◆ Problem description
Begin at the line below that has "59 110 3.41" and stop after the line that has "268 150 5.64". Please restate only those lines, word for word.

****************************************

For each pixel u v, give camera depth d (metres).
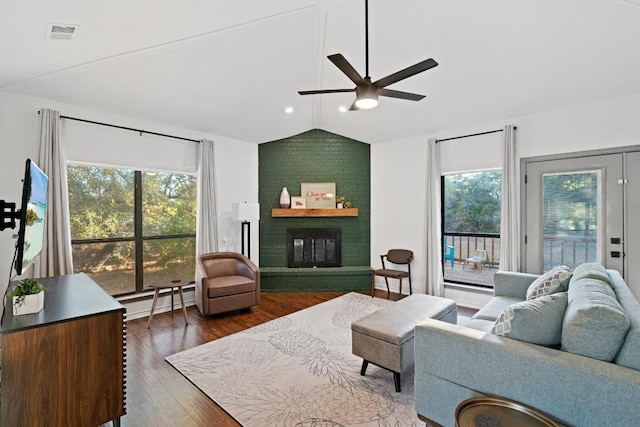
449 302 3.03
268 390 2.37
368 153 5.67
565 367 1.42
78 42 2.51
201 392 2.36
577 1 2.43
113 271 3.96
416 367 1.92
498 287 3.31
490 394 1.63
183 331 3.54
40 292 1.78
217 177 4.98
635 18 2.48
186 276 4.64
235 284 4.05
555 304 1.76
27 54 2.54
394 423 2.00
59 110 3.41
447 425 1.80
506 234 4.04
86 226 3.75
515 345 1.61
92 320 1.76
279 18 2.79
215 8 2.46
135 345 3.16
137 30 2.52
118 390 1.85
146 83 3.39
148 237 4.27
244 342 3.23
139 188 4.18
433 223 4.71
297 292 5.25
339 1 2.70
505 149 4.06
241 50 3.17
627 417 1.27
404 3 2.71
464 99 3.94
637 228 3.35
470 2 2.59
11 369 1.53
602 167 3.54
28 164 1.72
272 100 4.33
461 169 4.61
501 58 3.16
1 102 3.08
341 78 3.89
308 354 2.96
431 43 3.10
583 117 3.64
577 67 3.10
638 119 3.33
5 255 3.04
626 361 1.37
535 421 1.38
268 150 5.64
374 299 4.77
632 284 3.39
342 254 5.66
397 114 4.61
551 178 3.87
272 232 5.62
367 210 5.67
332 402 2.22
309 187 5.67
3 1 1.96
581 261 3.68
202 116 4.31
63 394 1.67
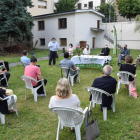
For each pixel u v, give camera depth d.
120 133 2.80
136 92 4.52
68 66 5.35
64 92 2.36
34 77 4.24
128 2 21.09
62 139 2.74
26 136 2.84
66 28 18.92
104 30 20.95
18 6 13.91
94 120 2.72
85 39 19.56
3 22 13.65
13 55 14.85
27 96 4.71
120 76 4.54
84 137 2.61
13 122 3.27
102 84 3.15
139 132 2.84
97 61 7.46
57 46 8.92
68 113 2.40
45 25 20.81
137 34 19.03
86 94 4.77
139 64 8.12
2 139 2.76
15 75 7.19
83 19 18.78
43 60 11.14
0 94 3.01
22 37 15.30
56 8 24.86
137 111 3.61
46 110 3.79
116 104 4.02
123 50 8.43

****************************************

◆ Output for this exercise
59 110 3.41
447 425 1.80
506 234 4.04
86 226 3.75
515 345 1.61
92 320 1.76
279 18 2.79
215 8 2.46
135 345 3.16
137 30 2.52
118 390 1.85
146 83 3.39
148 237 4.27
244 342 3.23
139 188 4.18
433 223 4.71
297 292 5.25
339 1 2.70
505 149 4.06
241 50 3.17
627 417 1.27
404 3 2.71
464 99 3.94
637 228 3.35
470 2 2.59
11 369 1.53
602 167 3.54
28 164 1.72
272 100 4.33
461 169 4.61
501 58 3.16
1 102 3.08
341 78 3.89
308 354 2.96
431 43 3.10
583 117 3.64
577 67 3.10
638 119 3.33
5 255 3.04
626 361 1.37
535 421 1.38
268 150 5.64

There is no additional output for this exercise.